Of the four technology companies that reported, only Oracle (ORCL) missed both earnings per share and revenue. autodesk (ADSC), Broadcom (Afgo), Adobe (ADBE) Beat the upper and lower lines.
Of the 484 companies that have reported quarterly so far, about 78.8% of them beat EPS, while about 54.5% of them beat the revenue consensus.
Oracle on Tuesday announced fourth-quarter results that beat expectations. However, the announcement that the company has signed several major AI-focused deals offset the impact of the weak earnings report. In a separate statement, the company said it has signed a deal with OpenAI to use the company's cloud infrastructure to expand Microsoft's Azure AI platform. It also signed a deal with Google (GOOG) (GOOGL) to form a multi-cloud partnership.
Tuesday also saw Autodesk's first-quarter results beat expectations, indicating progress on its 3D generative AI project. “Autodesk is outperforming its peers on 3D AI, industry clouds and platforms and developing the business models that will be essential to delivering 3D AI products and services at scale,” said CEO Andrew Anagnost. “We can already use generative AI to quickly create functional 3D shapes from a variety of inputs, including 2D images, text, voxels and point clouds.” The company said it expects second-quarter revenue to be between $1,475 million and $1,490 million and non-GAAP earnings per share between $1.98 and $2.04.
On Wednesday, investors cheered Broadcom's report after the semiconductor company beat estimates for the top and bottom lines and announced a 10-1 stock split.
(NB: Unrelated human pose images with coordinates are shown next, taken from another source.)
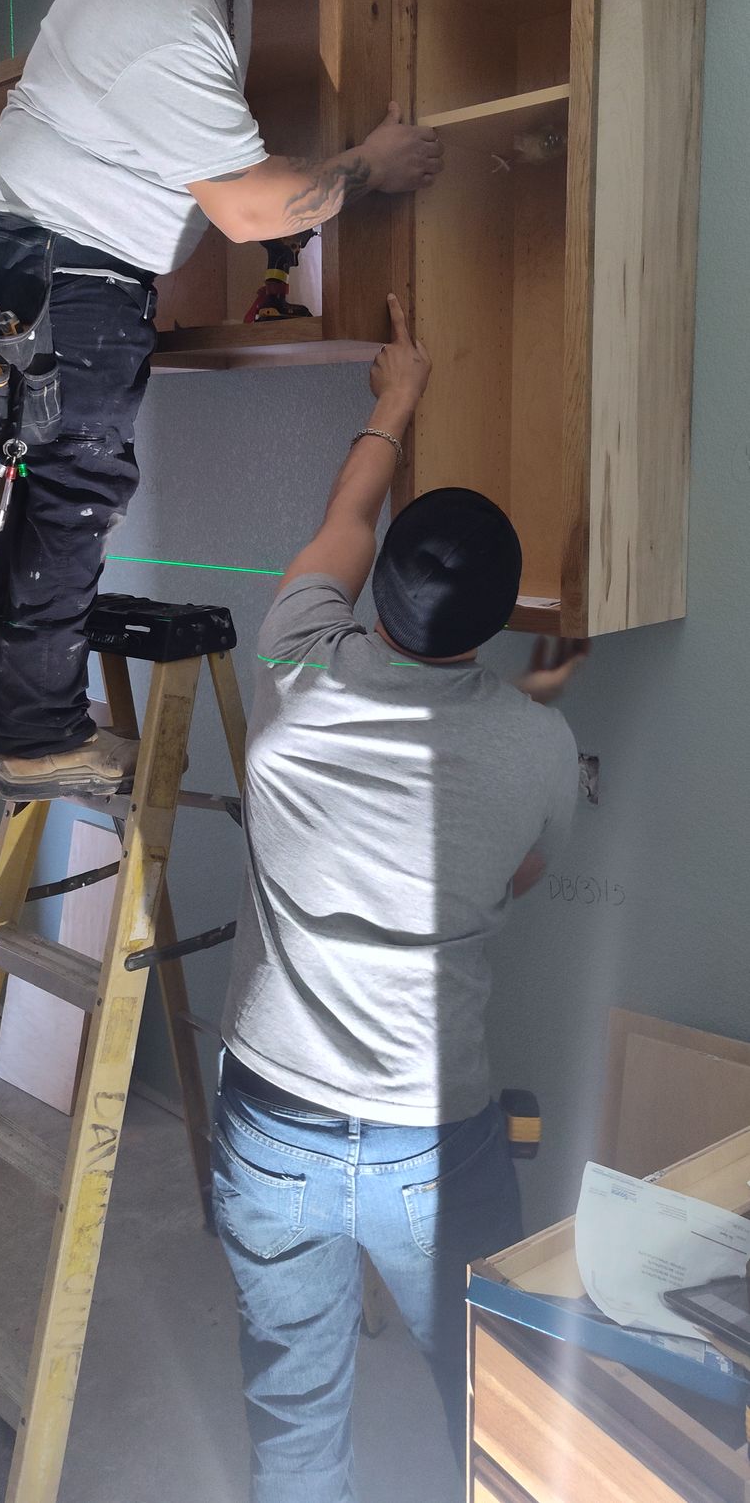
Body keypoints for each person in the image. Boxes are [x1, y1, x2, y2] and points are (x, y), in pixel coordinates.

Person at [0, 0, 440, 801]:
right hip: (64, 276)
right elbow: (255, 213)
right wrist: (368, 166)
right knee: (74, 502)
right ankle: (39, 736)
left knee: (40, 499)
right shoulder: (164, 29)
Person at [213, 293, 586, 1502]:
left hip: (271, 1124)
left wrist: (399, 396)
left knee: (293, 1403)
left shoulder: (293, 659)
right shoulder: (534, 748)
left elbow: (345, 517)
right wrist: (528, 708)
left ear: (375, 598)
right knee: (490, 1390)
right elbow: (517, 869)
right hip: (435, 1139)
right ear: (492, 629)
The company expected revenues for the full year to reach $51 billion, higher than estimates of $50.58 billion. Adjusted EBITDA was expected to be about 61% of full-year revenue.
Shares of Adobe rose in after-market trading Thursday after the Photoshop software provider provided an upbeat forecast for this year as well as results. The company guided total revenue for the year to a range of $21.4 billion to $21.5 billion. Analysts had expected revenues of $21.46 billion. Non-GAAP EPS was expected to be approximately $18.00 and $18.20 versus consensus of $18.01.